Although we’d all like to think that our doctors are superhuman, when it comes to end-of-day fatigue, it turns out that your physician gets tired, too. According to a new study by researchers at Brigham and Women’s Hospital, doctors may make “inappropriate choices” later in the day, especially in primary care, where doctors often prescribe unnecessary antibiotics for acute respiratory infections.
The researchers found that the doctors appear to “wear down” during morning and afternoon patient visits, and therefore, antibiotic prescribing rates increased throughout the day. These findings were published October 6 in JAMA Internal Medicine.

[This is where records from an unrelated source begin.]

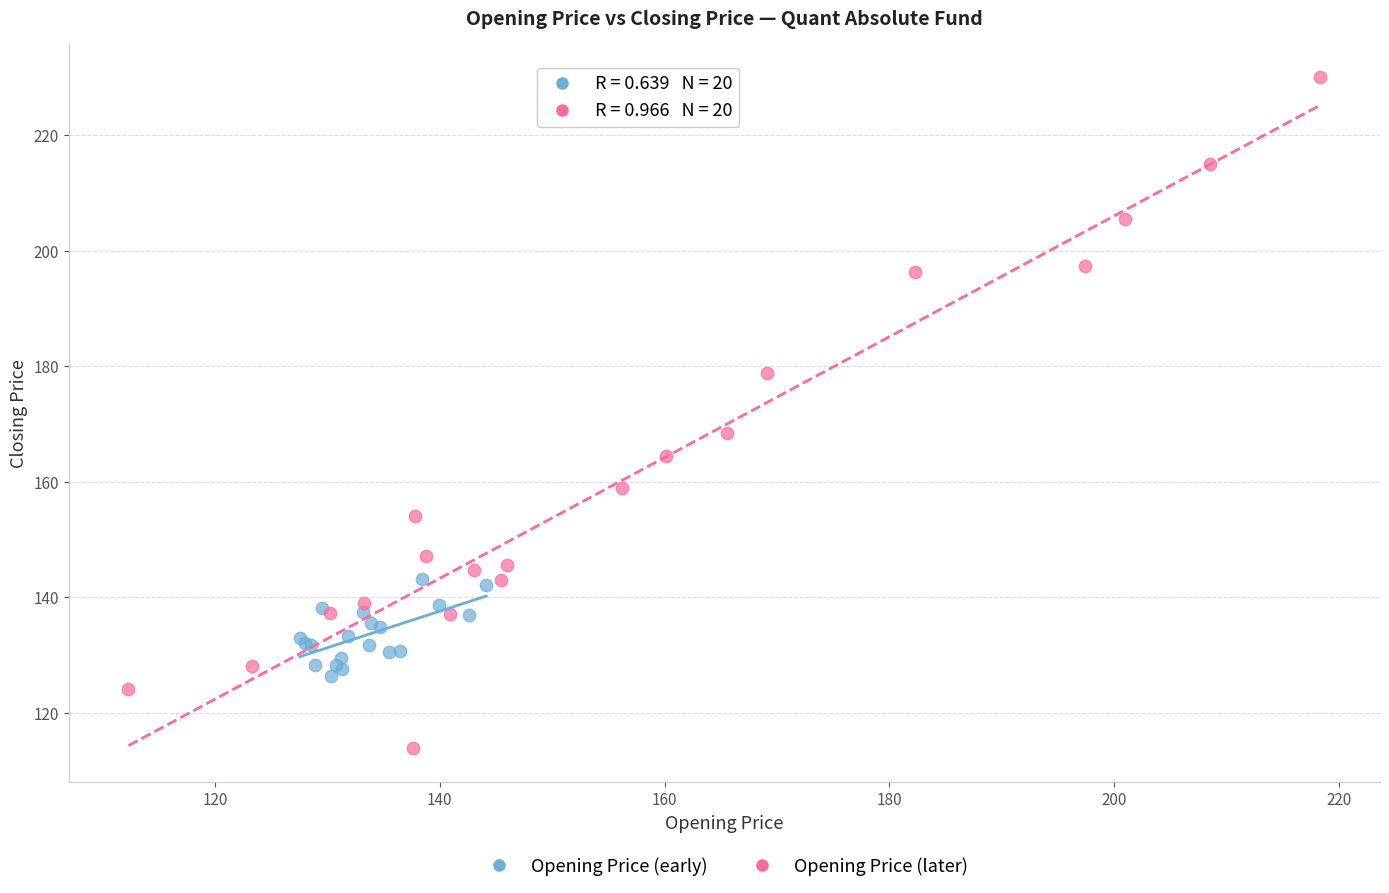

Which series contains the highest Y value?

Opening Price (later)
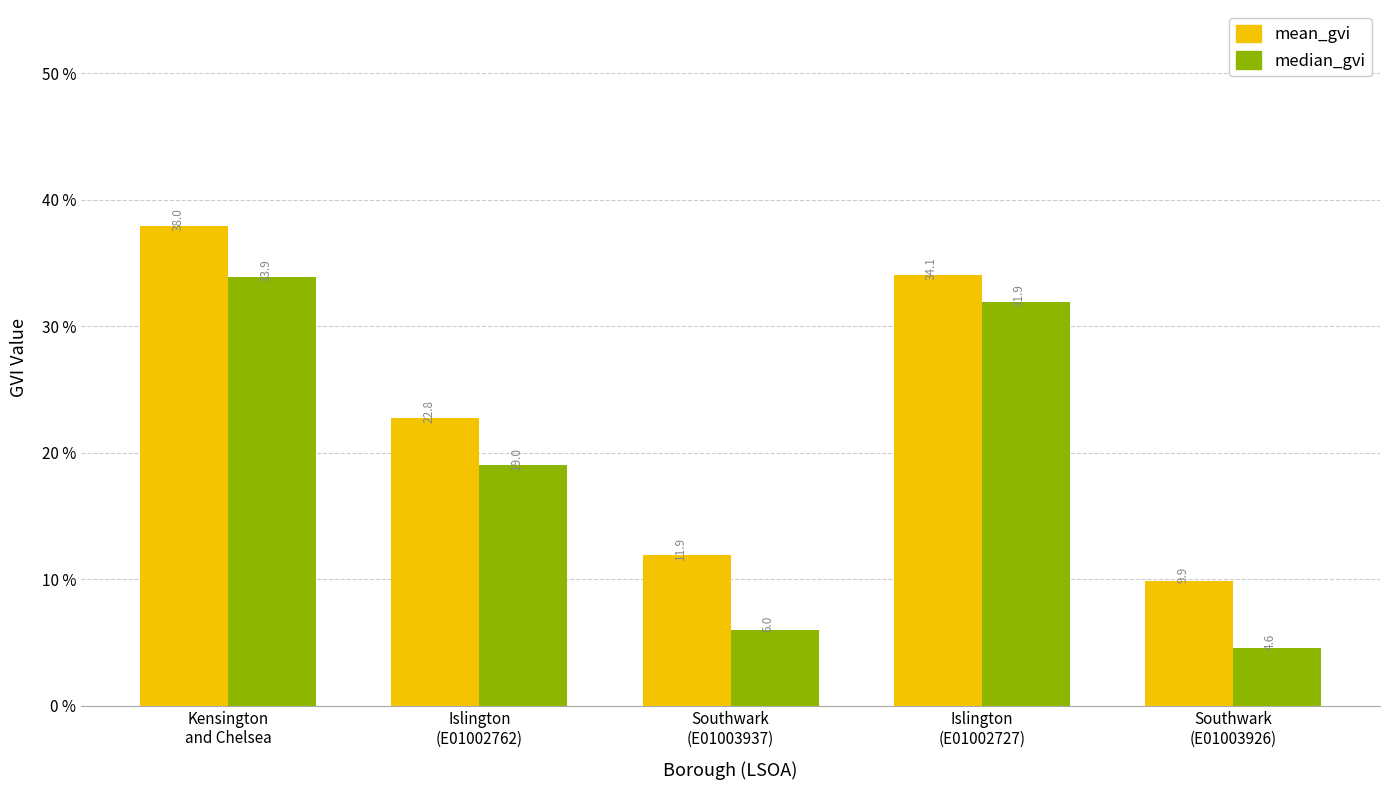

How many data points in mean_gvi are less than 22?

2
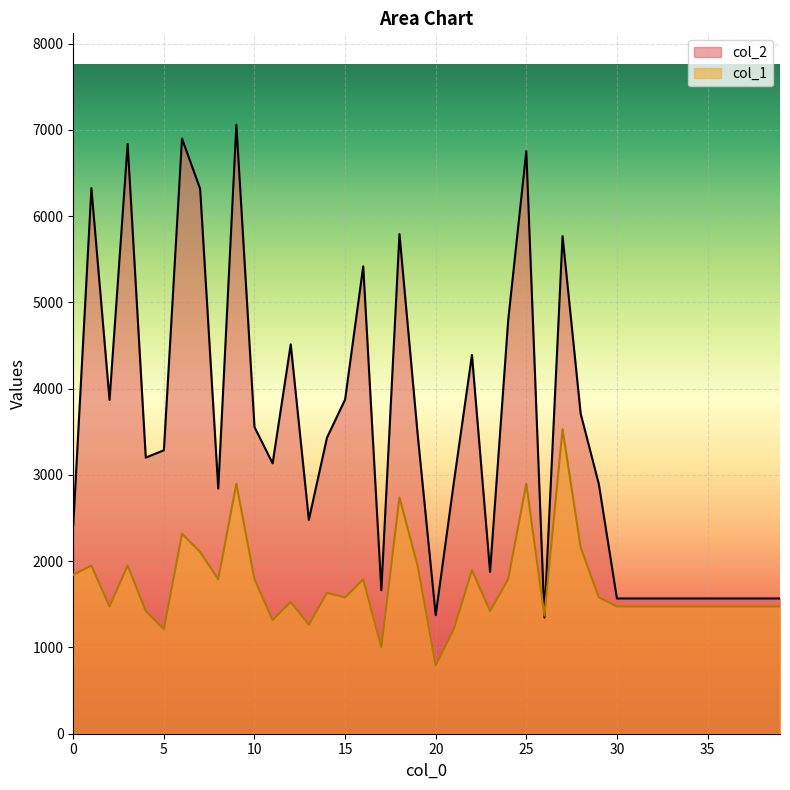

Reading left to right, transcribe all the data shown in this chart.

col_2: 2422.0	6325.0	3868.0	6837.0	3201.0	3286.0	6899.0	6317.0	2842.0	7060.0	3555.0	3134.0	4513.0	2480.0	3432.0	3874.0	5418.0	1663.0	5792.0	3479.0	1374.0	2912.0	4391.0	1876.0	4792.0	6754.0	1347.0	5768.0	3710.0	2896.0	1568.0	1568.0	1568.0	1568.0	1568.0	1568.0	1568.0	1568.0	1568.0	1568.0
col_1: 1844.0	1949.4	1475.2	1949.4	1422.5	1211.8	2318.2	2107.5	1791.3	2897.8	1791.3	1317.2	1527.9	1264.5	1633.3	1580.6	1791.3	1001.0	2739.7	1949.4	790.3	1211.8	1896.7	1422.5	1791.3	2897.8	1369.9	3530.0	2160.1	1580.6	1475.2	1475.2	1475.2	1475.2	1475.2	1475.2	1475.2	1475.2	1475.2	1475.2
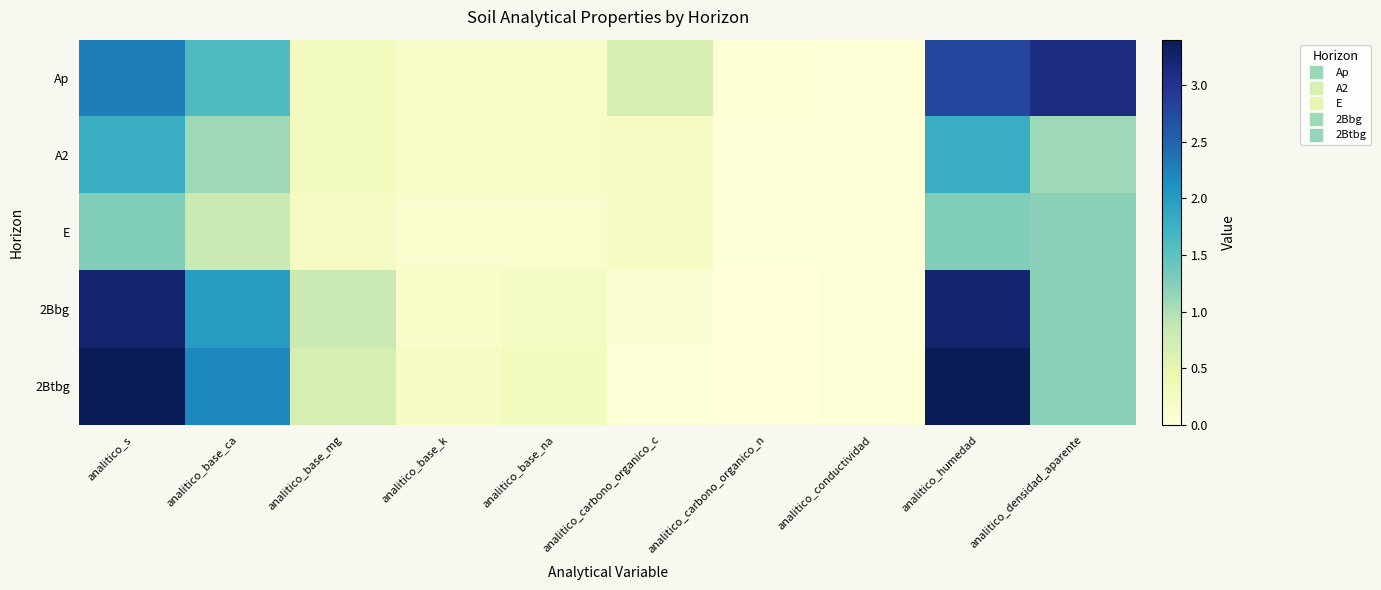

Which label corresponds to the largest value in the chart?

analitico_s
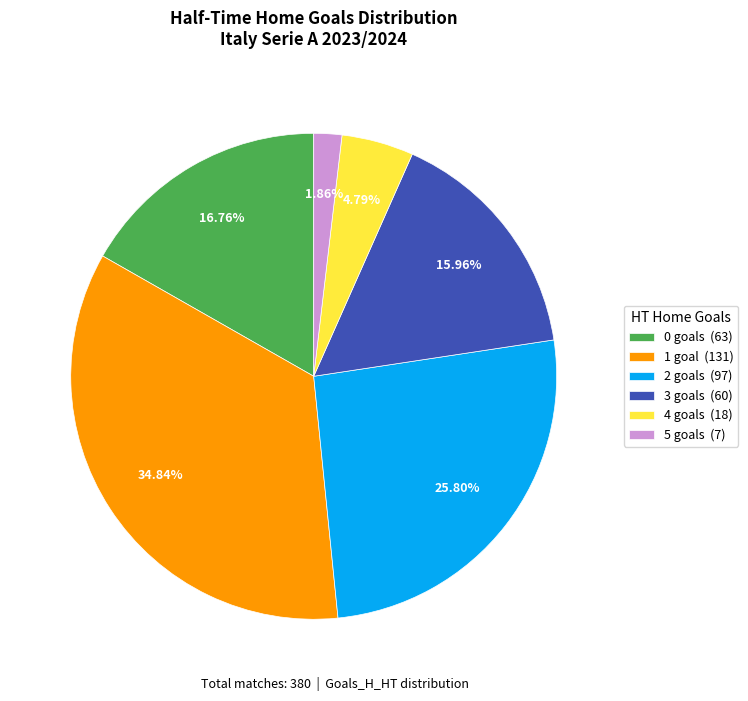

To the nearest percent, what is the average slice percentage?

17%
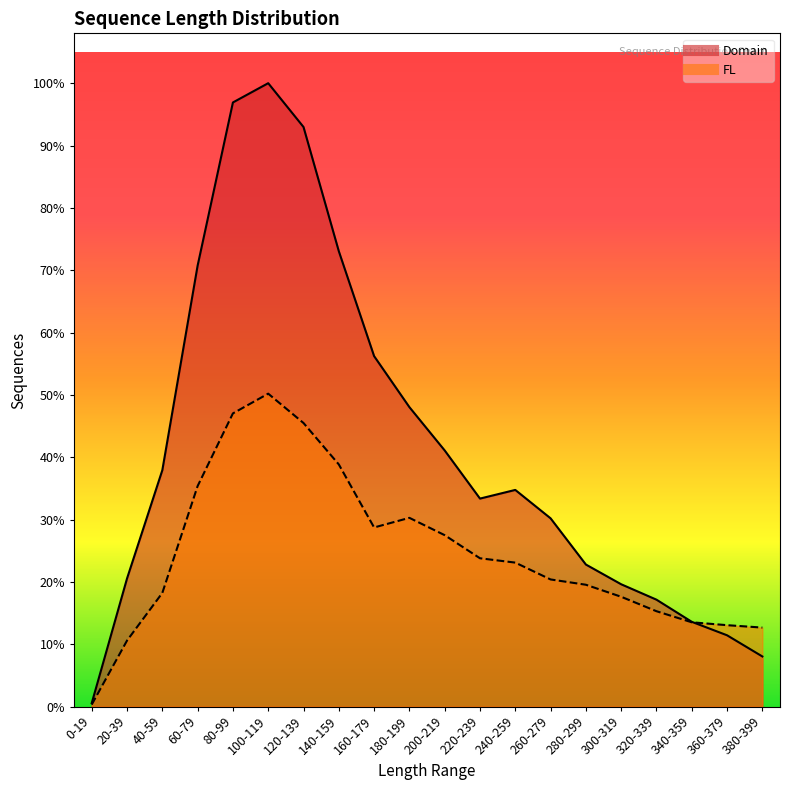

Reading left to right, extract all data points from this chart.

Domain: 7	266	491	916	1255	1295	1204	946	728	622	532	432	450	391	295	254	222	176	148	104
FL: 4	137	236	458	609	650	589	503	372	392	356	308	299	264	253	228	198	175	169	164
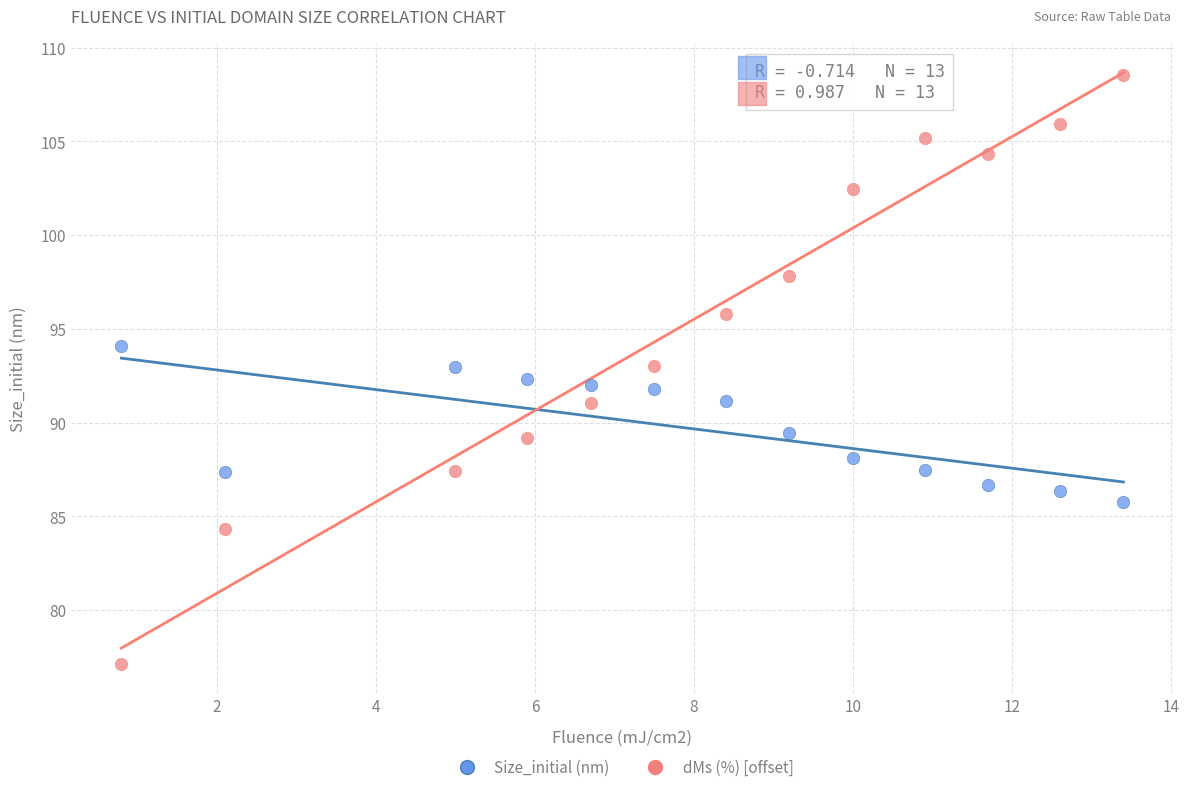

Across all data points, what is the range of Y values (max minus min)?

31.4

“Clinic is very demanding and doctors get worn down over the course of their clinic sessions,” explained Jeffrey A. Linder, MD, a BWH physician and lead author of the study, in a statement. “In our study we accounted for patients, the diagnosis, and even the individual doctor, but still found that doctors were more likely to prescribe antibiotics later in their clinic session.”
According to the study:
The researchers looked at the billing and electronic health record (EHR) data for patient visits to 23 different primary care practices over the course of 17 months. Then identified visit diagnoses using billing codes and, using EHRs, identified visit times, antibiotic prescriptions and chronic illnesses. They analyzed over 21-thousand ARI visits by adults, which occurred during two four-hour sessions, 8 a.m. to noon and 1 p.m. to 5 p.m. The researchers found that antibiotic prescribing increased throughout the morning and afternoon clinic sessions.
“This corresponds to about 5 percent more patients receiving antibiotics at the end of a clinic session compared to the beginning,” Linder said in a statement. “Remedies for this problem might include different schedules, shorter sessions, more breaks, or maybe even snacks.”